Дед поднял голову, помигал глазами и тихо ответил:

— Здорово, сынок.

— Перевезешь? — спросил я.

— А что, давай, — он отложил сеть в сторону.

— Многих перевозил?

— У-у! — ответил он.

— И ночью перевозил?

Старик внимательно поглядел на меня.

— Бывало и ночью.

И немцев перевозил?

— Сами себя перевозили, — уклончиво ответил он.

С крутого берега было видно далеко вокруг.





Солнце пробивало толщу облаков: похоже, там, в небе, горели огромные люстры, и мощные световые столбы стояли над степью, освещая холмы и белые села.

По дальним степным дорогам ползали в пыли карликовые немецкие машины. Кое-где у околиц заметны были скопления войск, от них отделялись группами всадники и скакали от села к селу.

Вдали поднялась стрельба, и пучки белых ракет расцвели и рассыпались в небе бледными звездочками.

Я долго глядел, чтобы все хорошенько запомнить.

— Ну что, поедешь? — спросил старик.

— Нет уж, — сказал я, — пойду в другое место.

— Ну, смотри сам, тут их действительно… — по-своему понял старик и снова взялся за сеть.

Я пошел назад через луг.

Вот и поле с молотилкой.

— Для кого молотите? — спросил я девушку в повязанной по самые глаза косынке.

— Для кого надо, для того и молотим, — откликнулся со стороны сердитый голос. Это был машинист молотилки.

Я узнал в нем чернобородого дядьку, который утром приехал на пароме с той стороны.

В это время подошел ко мне один маленький, долгогривый, пощупал мою кожанку.

— Комиссар?

— Уйди ты!

— Давай меняться! — предложил он.

— Уйди, я тебе сказал.

— Смотри! — погрозил он. — Давай меняться!

— Не цепляйся! — крикнул на него чернобородый.

— Наделает беды, — проговорила женщина.

В это время у края поля на огромных вороных конях появились немецкие кавалеристы. Крики: «Комм! Комм хер!» Казалось, и колосья зашуршали жестче, солнечный свет потускнел, и какие-то тяжелые тени легли на поле и лица людей.

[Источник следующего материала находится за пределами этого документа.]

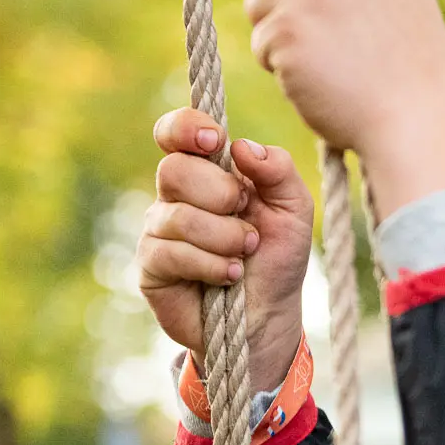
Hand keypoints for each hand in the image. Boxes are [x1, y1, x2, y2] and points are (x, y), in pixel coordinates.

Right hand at [137, 108, 311, 391]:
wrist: (268, 316)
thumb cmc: (277, 259)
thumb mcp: (294, 210)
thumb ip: (278, 170)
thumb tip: (241, 147)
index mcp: (207, 172)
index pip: (176, 133)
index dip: (186, 128)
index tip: (214, 142)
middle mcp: (176, 196)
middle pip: (175, 170)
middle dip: (221, 196)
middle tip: (248, 222)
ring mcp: (159, 230)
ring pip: (177, 216)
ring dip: (224, 238)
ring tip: (244, 256)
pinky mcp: (151, 266)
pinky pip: (170, 252)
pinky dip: (210, 264)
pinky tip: (228, 276)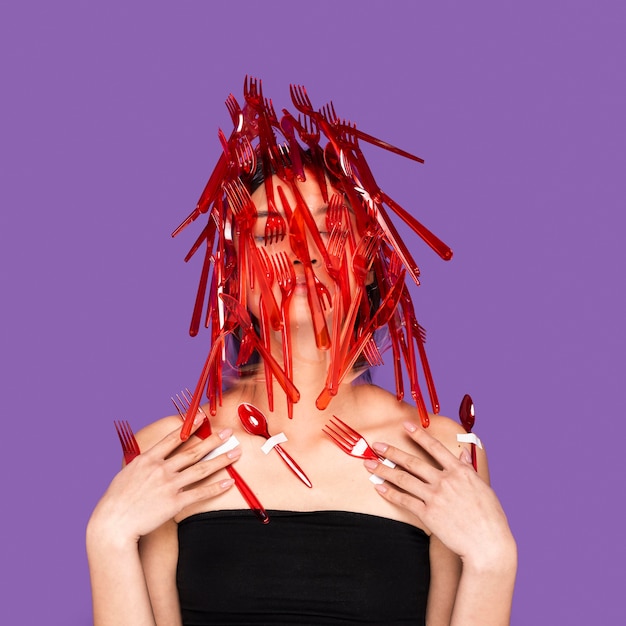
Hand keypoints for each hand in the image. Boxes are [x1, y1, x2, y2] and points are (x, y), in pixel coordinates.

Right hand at [89, 423, 237, 545]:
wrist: (112, 524)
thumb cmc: (116, 501)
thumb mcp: (127, 474)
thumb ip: (143, 464)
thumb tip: (151, 458)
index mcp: (147, 459)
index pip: (172, 438)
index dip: (189, 427)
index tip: (202, 418)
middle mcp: (160, 469)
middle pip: (192, 451)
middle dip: (213, 440)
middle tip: (228, 432)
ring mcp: (168, 485)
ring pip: (201, 469)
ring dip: (221, 460)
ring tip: (236, 452)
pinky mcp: (174, 503)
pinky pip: (200, 493)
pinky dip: (216, 487)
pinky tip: (229, 481)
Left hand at [364, 422, 514, 568]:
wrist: (488, 544)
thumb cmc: (490, 517)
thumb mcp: (482, 487)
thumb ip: (469, 468)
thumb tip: (463, 452)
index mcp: (460, 471)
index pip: (435, 447)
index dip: (419, 435)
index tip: (406, 425)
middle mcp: (445, 481)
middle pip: (413, 462)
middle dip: (392, 452)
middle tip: (377, 445)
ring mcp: (435, 497)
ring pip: (404, 479)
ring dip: (384, 470)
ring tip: (370, 464)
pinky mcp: (428, 514)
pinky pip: (404, 500)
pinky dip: (390, 493)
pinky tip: (379, 487)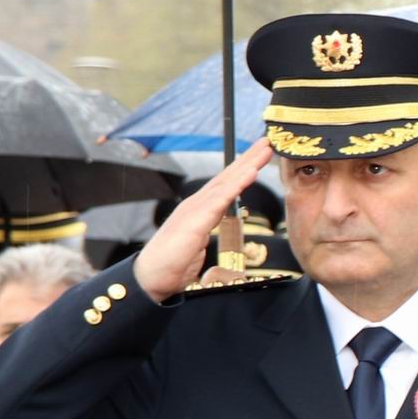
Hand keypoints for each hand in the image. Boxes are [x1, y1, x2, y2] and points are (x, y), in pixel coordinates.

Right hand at [132, 142, 275, 300]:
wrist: (151, 276)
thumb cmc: (172, 264)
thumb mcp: (197, 248)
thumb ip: (207, 238)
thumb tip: (219, 244)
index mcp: (200, 210)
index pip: (225, 186)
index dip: (243, 169)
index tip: (259, 157)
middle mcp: (198, 204)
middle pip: (227, 177)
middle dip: (248, 158)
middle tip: (267, 142)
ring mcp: (196, 209)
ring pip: (227, 182)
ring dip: (247, 164)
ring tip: (264, 150)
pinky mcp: (196, 219)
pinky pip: (222, 198)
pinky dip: (238, 183)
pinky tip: (251, 172)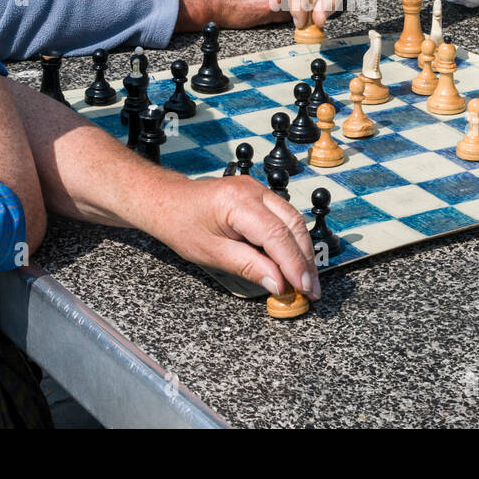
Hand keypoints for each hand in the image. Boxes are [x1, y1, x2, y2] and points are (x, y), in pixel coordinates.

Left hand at [146, 174, 320, 300]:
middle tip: (311, 289)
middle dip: (305, 260)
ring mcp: (258, 189)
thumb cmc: (181, 223)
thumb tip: (279, 284)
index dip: (294, 264)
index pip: (277, 236)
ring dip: (302, 251)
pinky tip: (292, 261)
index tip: (304, 288)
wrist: (168, 201)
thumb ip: (248, 267)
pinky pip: (284, 217)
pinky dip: (291, 241)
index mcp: (237, 202)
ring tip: (305, 280)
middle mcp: (253, 190)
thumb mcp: (211, 253)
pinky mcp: (259, 195)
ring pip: (293, 220)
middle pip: (293, 225)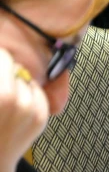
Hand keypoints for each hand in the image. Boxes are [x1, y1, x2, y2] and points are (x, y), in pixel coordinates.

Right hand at [0, 49, 48, 171]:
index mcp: (2, 96)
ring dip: (18, 83)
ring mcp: (32, 110)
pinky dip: (29, 95)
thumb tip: (3, 53)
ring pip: (28, 79)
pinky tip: (16, 108)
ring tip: (5, 100)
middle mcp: (17, 101)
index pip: (4, 57)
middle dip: (6, 72)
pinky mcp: (42, 117)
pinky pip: (38, 93)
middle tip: (2, 85)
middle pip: (16, 67)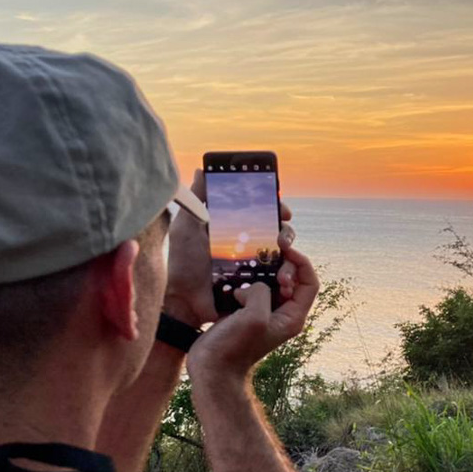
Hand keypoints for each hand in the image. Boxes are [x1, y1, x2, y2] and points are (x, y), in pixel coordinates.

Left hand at [163, 169, 295, 326]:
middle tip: (283, 222)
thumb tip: (201, 169)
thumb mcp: (187, 228)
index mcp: (233, 227)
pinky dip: (287, 270)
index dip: (272, 202)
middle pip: (276, 227)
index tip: (278, 199)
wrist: (185, 301)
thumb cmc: (183, 264)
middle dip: (284, 222)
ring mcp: (254, 264)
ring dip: (289, 245)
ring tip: (283, 247)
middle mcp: (247, 244)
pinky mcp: (259, 283)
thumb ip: (196, 200)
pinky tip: (283, 271)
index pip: (258, 210)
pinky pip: (280, 274)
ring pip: (283, 250)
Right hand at [186, 246, 318, 379]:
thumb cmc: (234, 348)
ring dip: (260, 269)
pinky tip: (233, 278)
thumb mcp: (254, 317)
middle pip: (291, 277)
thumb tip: (252, 286)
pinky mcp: (243, 311)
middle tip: (262, 263)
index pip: (309, 282)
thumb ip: (261, 292)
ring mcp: (261, 312)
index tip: (284, 250)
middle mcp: (281, 313)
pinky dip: (243, 278)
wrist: (211, 370)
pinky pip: (249, 286)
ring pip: (268, 280)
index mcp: (292, 317)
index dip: (301, 262)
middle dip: (279, 265)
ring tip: (247, 265)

И такая тоска сжала сердце!..

Чернобородый подъехал на возу, сердито сунул мне грабли, и мы вместе стали накладывать сено.

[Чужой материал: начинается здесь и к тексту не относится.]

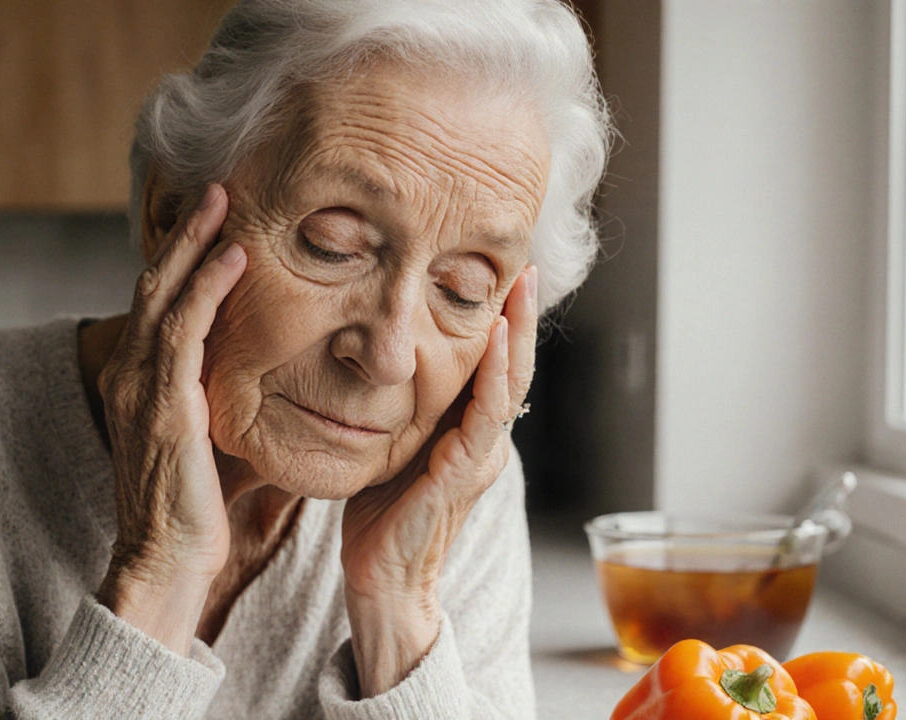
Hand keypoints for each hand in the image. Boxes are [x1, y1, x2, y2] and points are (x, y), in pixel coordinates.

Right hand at [94, 185, 245, 655]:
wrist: (166, 560)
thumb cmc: (193, 507)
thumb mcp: (209, 438)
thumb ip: (223, 399)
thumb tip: (269, 378)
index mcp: (139, 380)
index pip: (159, 303)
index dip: (184, 258)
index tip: (216, 221)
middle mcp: (131, 374)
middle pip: (155, 283)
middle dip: (186, 233)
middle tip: (219, 187)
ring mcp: (141, 386)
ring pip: (165, 294)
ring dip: (196, 243)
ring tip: (224, 200)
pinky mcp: (164, 403)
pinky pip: (184, 329)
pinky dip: (208, 287)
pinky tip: (234, 257)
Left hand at [339, 265, 538, 695]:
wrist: (380, 579)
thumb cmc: (380, 516)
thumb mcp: (392, 446)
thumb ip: (404, 410)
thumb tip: (384, 358)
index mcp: (468, 435)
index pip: (495, 369)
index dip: (505, 323)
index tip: (504, 274)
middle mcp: (482, 444)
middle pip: (514, 370)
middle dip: (521, 316)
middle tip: (525, 266)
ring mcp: (478, 460)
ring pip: (509, 388)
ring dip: (515, 336)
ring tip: (518, 290)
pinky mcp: (460, 475)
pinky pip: (484, 418)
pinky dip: (494, 376)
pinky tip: (494, 341)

Люди на поле работали молча, настороженно и отчужденно — уйдя в себя.

— Шабаш! — сказал чернобородый, и мы пошли за возом сена.

Зеленый чужестранец внимательно смотрел на нас, и конь его тоже не сводил с нас бешеного взгляда, фыркал и бил копытами о землю.

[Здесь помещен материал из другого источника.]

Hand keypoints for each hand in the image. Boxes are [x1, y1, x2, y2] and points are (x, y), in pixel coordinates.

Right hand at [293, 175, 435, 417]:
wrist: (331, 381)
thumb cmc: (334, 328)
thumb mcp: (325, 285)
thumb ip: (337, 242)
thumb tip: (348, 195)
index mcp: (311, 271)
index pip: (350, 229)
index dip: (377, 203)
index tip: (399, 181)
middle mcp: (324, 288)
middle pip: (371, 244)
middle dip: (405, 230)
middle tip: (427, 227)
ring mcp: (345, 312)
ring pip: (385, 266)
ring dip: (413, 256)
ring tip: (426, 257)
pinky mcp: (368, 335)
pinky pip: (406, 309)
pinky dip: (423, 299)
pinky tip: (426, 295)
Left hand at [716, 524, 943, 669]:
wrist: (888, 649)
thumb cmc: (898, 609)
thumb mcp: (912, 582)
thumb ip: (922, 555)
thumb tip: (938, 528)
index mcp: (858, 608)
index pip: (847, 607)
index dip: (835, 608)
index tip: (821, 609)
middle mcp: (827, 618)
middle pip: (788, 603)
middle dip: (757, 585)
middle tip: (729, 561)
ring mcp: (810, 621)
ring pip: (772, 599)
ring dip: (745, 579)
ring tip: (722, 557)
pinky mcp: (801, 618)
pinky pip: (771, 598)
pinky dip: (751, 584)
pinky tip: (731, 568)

Женщины украдкой смотрели из-под серпа: «Иди, сынок, иди, не выдадим». А в синих глазах деревенской девочки было: «Ну иди же, дядя, скорей иди!»

— Бувай! — сказал чернобородый.

Но только я хотел выйти на проселок, сзади дико засигналили.

Из серой, похожей на металлическую лодку «татры», поблескивая стеклышками в глазу, вылез длинный и тощий, с острым, костистым профилем и жилистой, как у старого петуха, шеей, офицер в массивной фуражке, на высокой загнутой тулье — череп и кости — эсэсовский герб.

За ним выскочил солдат, на чугунном лице которого было выражено: «Кого бить?» И тоже с черепом на фуражке.

И у шофера — череп.

Из машины, оглядываясь, вылезал переводчик.

— Селение? Волость? — спросил он.

— Чего? — переспросил чернобородый. — Не понимаю.